I work 12-hour shifts. With winter coming up I'm facing not seeing the sun - no natural light - for 4.5 days when I work the night shift (7 pm to 7 am) because I'll be asleep during the day. Is there any workplace H&S legislation that's relevant?


----------



## yield (Sep 30, 2011)

I wish my work was back on 12 hour shifts rather than the 8 hours we're on.

Have you read Managing shiftwork: Health and safety guidance?

Sorry it may be out of date.


----------



## Badgers (Sep 30, 2011)

careful now


----------



## Quartz (Sep 30, 2011)

yield said:


> I wish my work was back on 12 hour shifts rather than the 8 hours we're on.
> 
> Have you read Managing shiftwork: Health and safety guidance?
> 
> Sorry it may be out of date.



Not for some months. Thank you for reminding me of it.


----------



## rover07 (Sep 30, 2011)

You get lunch and tea breaks though?


----------



## Quartz (Sep 30, 2011)

Yes. But that's not a lot of good with regards to getting some daylight when it's dark outside.


----------



## equationgirl (Oct 2, 2011)

That's interesting.

I work from 7.30-4pm, and often don't see daylight during winter months, because although I work in an open-plan office I work in a section that gets no natural light. Over the winter I've managed it by taking a vitamin D supplement and 5-HTP when it's really bad. My brother uses a light box at work as he has full blown seasonal adjustment disorder.


----------



## Geri (Oct 2, 2011)

Good thing you are not a miner.


----------



## stuff_it (Oct 3, 2011)

equationgirl said:


> That's interesting.
> 
> I work from 7.30-4pm, and often don't see daylight during winter months, because although I work in an open-plan office I work in a section that gets no natural light. Over the winter I've managed it by taking a vitamin D supplement and 5-HTP when it's really bad. My brother uses a light box at work as he has full blown seasonal adjustment disorder.
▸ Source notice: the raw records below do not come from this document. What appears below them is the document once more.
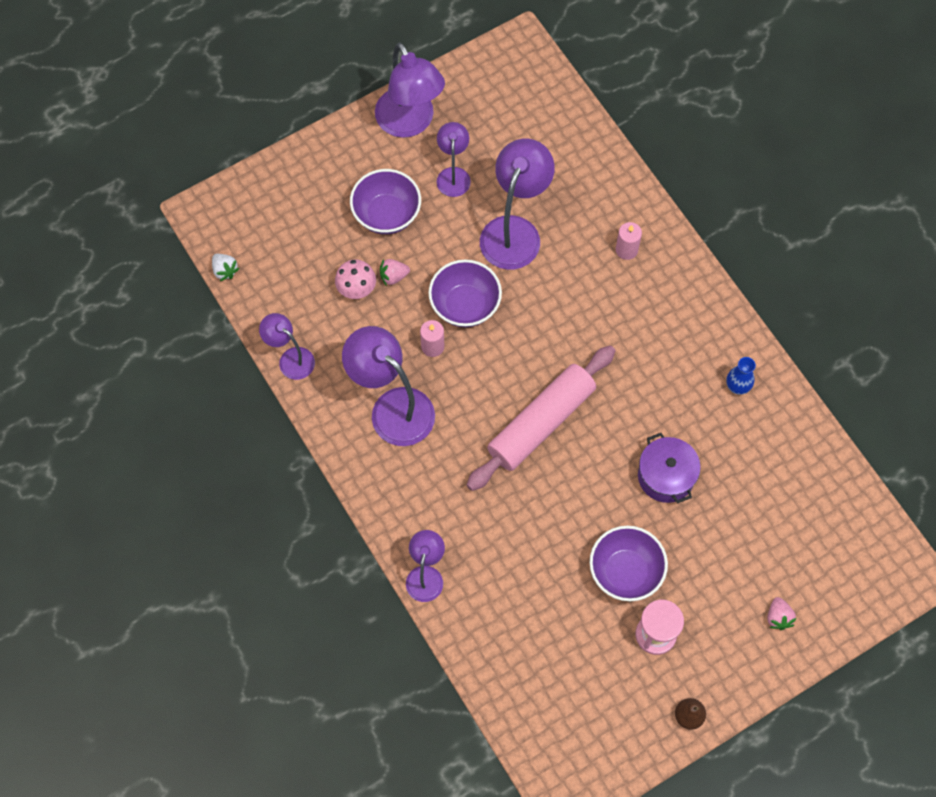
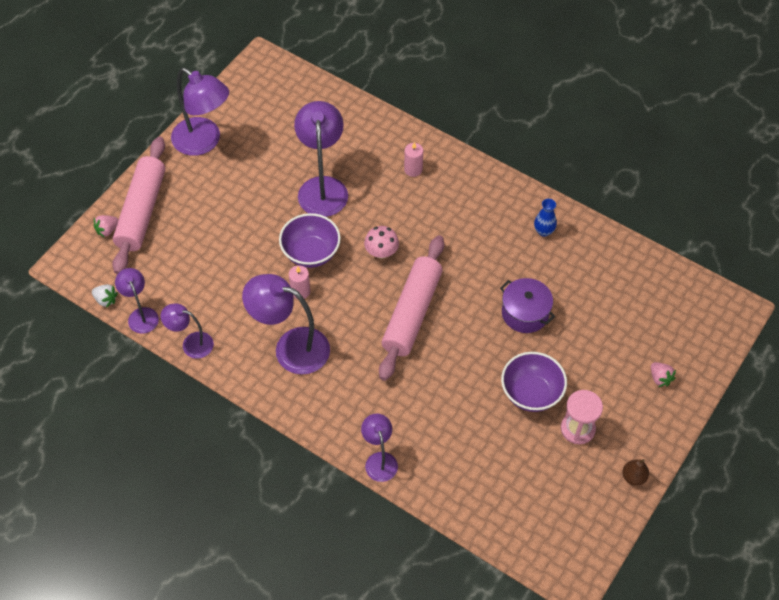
camera: 25 degrees left, 10 degrees down
(307, 181) = (142, 211): none -> pink rolling pin
(356, 288) = (219, 273): pink mushroom -> pink mushroom (381, 252)
(386, 214) = (217, 212): purple bowl -> none
(393, 276) = (244, 253): pink strawberry -> pink strawberry (107, 230)
(453, 175) = (255, 166): purple lamp -> purple lamp (141, 315)

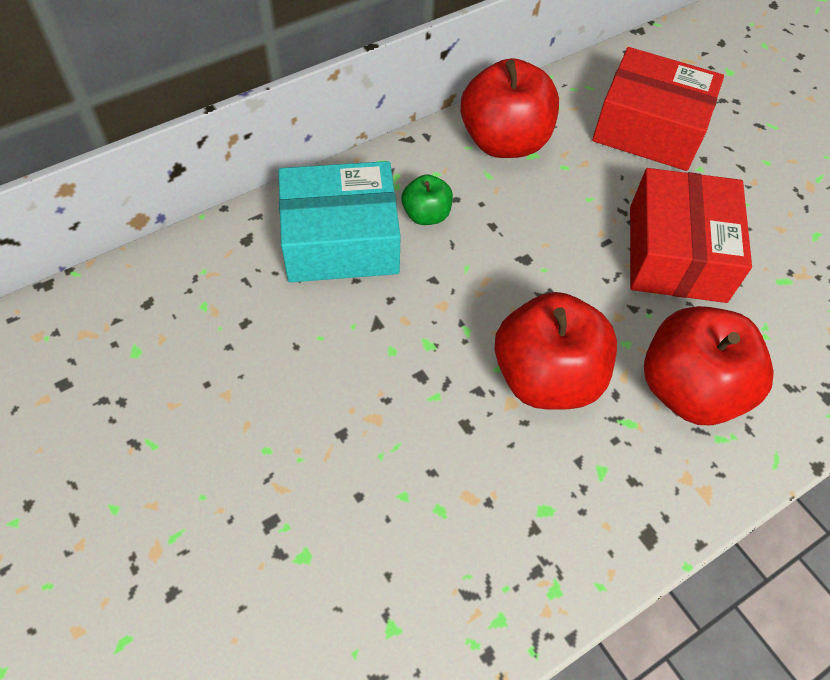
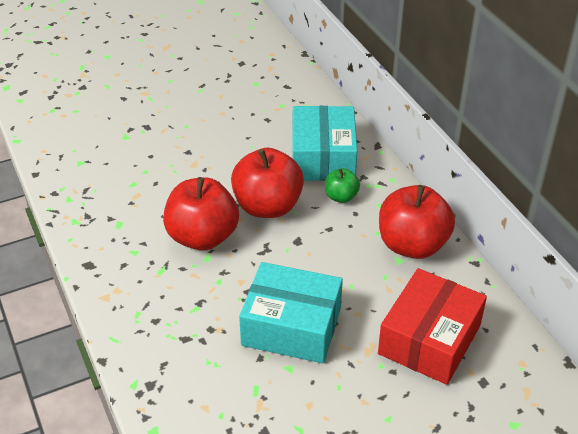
camera: 100 degrees right, 15 degrees down
(676, 253) = (291, 326): red box -> turquoise box
(688, 389) = (176, 305): red apple -> red apple (267, 206)

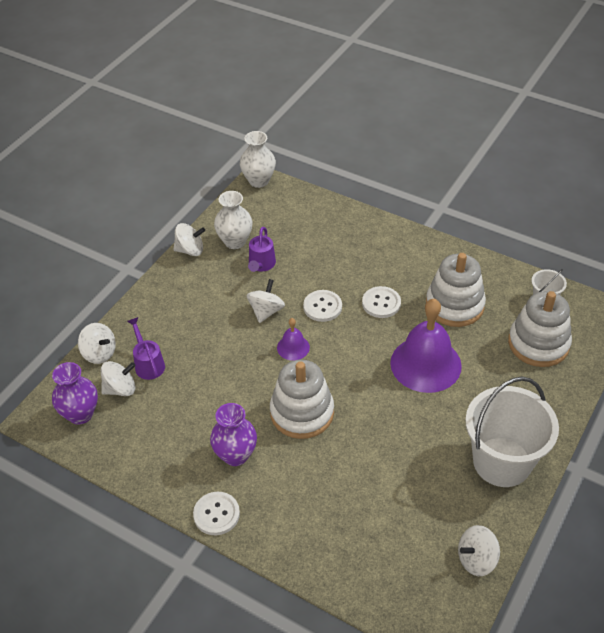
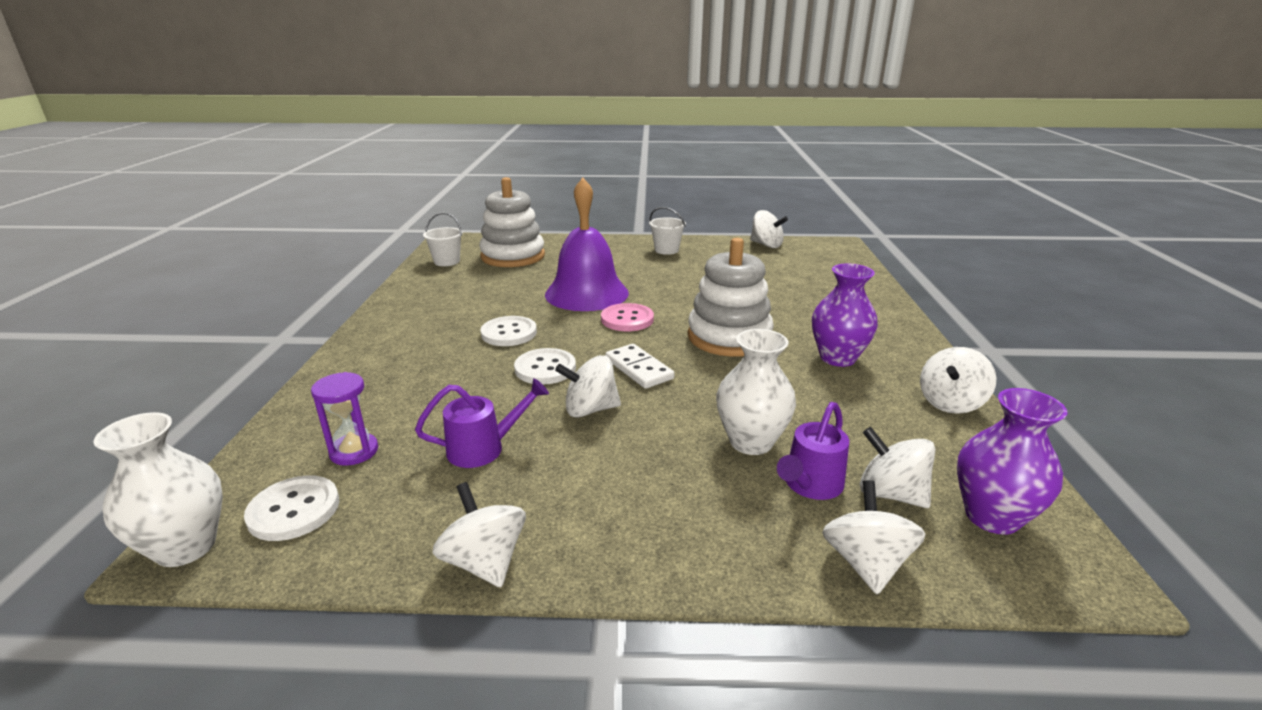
camera: 120 degrees left, 20 degrees down
(152, 474) = (950, 403): none -> white spinning top
(216, 514) = (916, 346): white button -> white button (294, 510)
(235, 241) = (429, 504): white vase -> white vase (751, 442)
(290, 225) = (354, 451): none -> purple hourglass
(293, 347) = (638, 369): purple bell -> white domino
(365, 369) = (627, 319): none -> pink button
(454, 305) = (483, 295): white stacking toy -> none
(502, 462) = (666, 250): white bucket -> white bucket, size x0.45

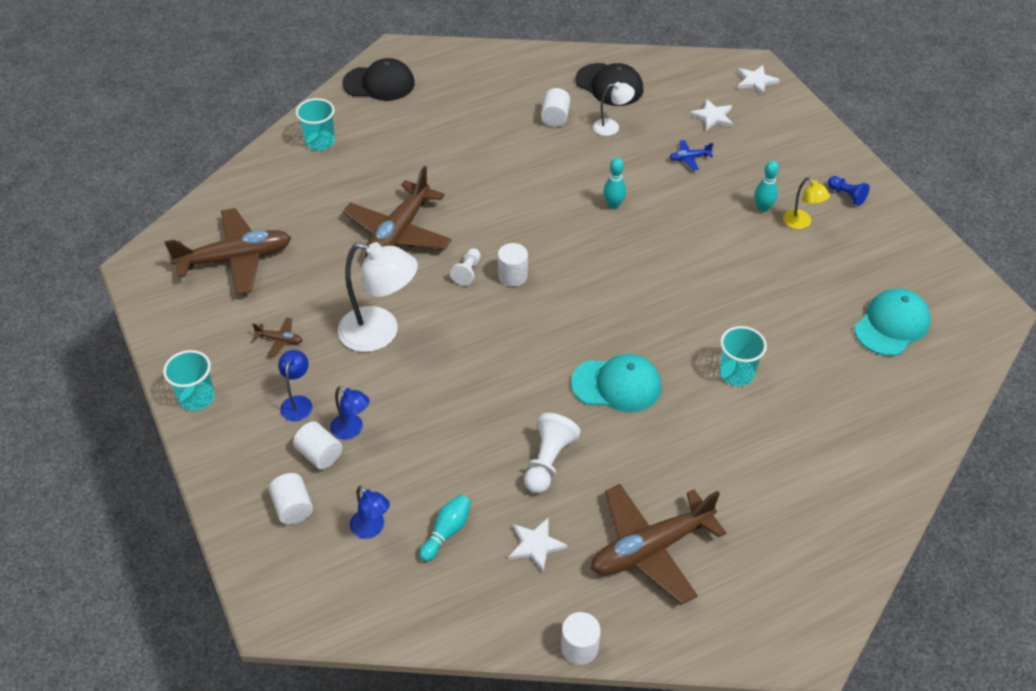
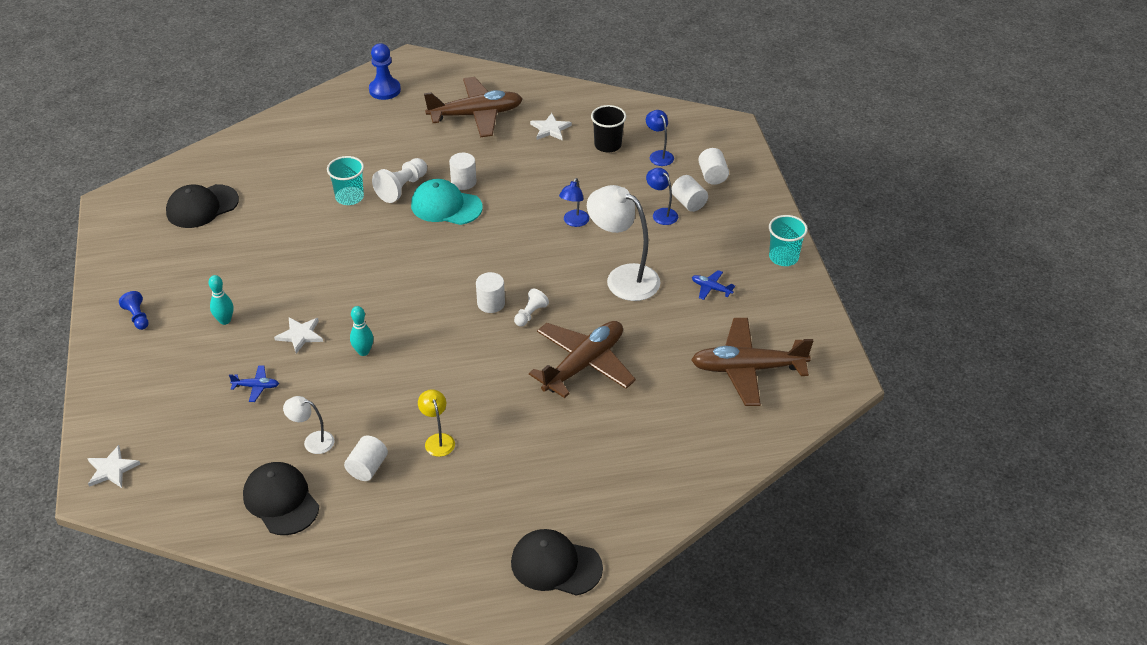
camera: 165 degrees left, 5 degrees down
(280, 340) = (711, 288): brown plane -> blue plane
(298, 402) = (701, 239): blue lamp -> blue lamp (574, 222)
(320, 142) = (644, 491): turquoise cup -> none
(446, 532) = (608, 145): turquoise bowling pin -> black cup
(548, 461) = (521, 170): white pawn -> white pawn (402, 188)
(579, 647) = (544, 81): white cylinder -> white cylinder (463, 182)
(712, 116) = (195, 432): white star -> white star (300, 335)
(801, 223) = (202, 299): yellow lamp -> yellow lamp (438, 440)
(805, 569) = (384, 90): none -> blue pawn
(892, 325) = (202, 206): turquoise cap -> black cap

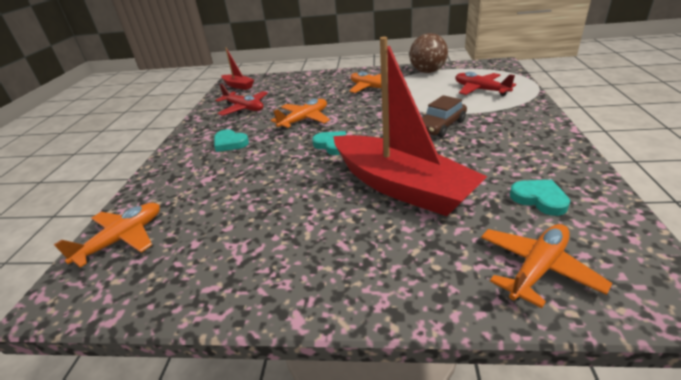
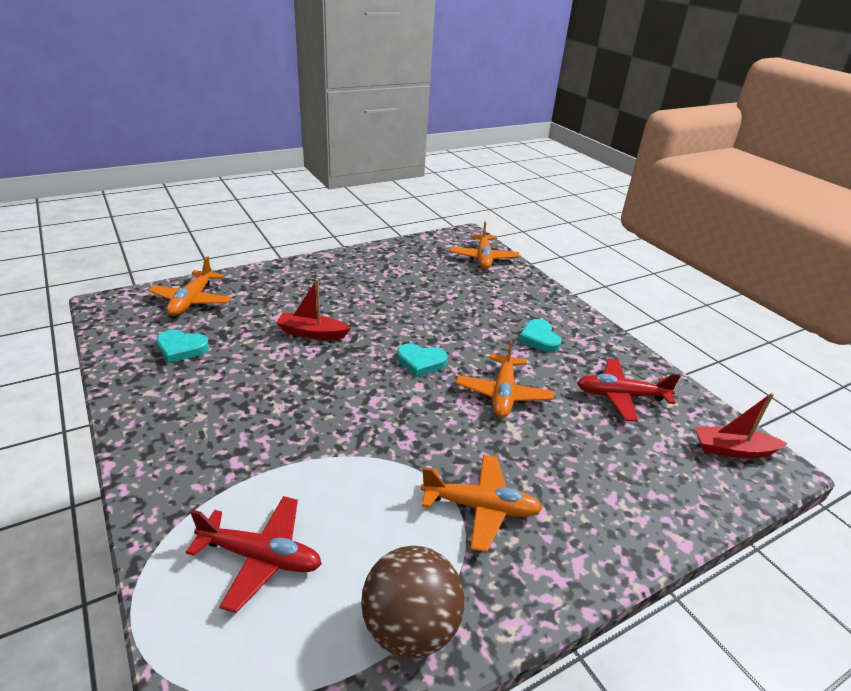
camera: 140 degrees right, 0 degrees up
(230, 143) = (539, 339): turquoise heart -> turquoise heart turned 105 degrees counterclockwise
(401, 186) = (312, 333): red boat -> red boat, size x0.45
(440, 126) = (304, 426): brown car -> none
Does that actually work? I'm not sure how I can sneak one into the truck though - Mr _it works nights but I can't imagine him taking a supplement.


----------



## equationgirl (Oct 3, 2011)

Seems to work for my brother but they are fiendishly bright. You could always suggest the vitamin D and see what happens. SAD seems to run in the family, three of us have it to varying degrees.


----------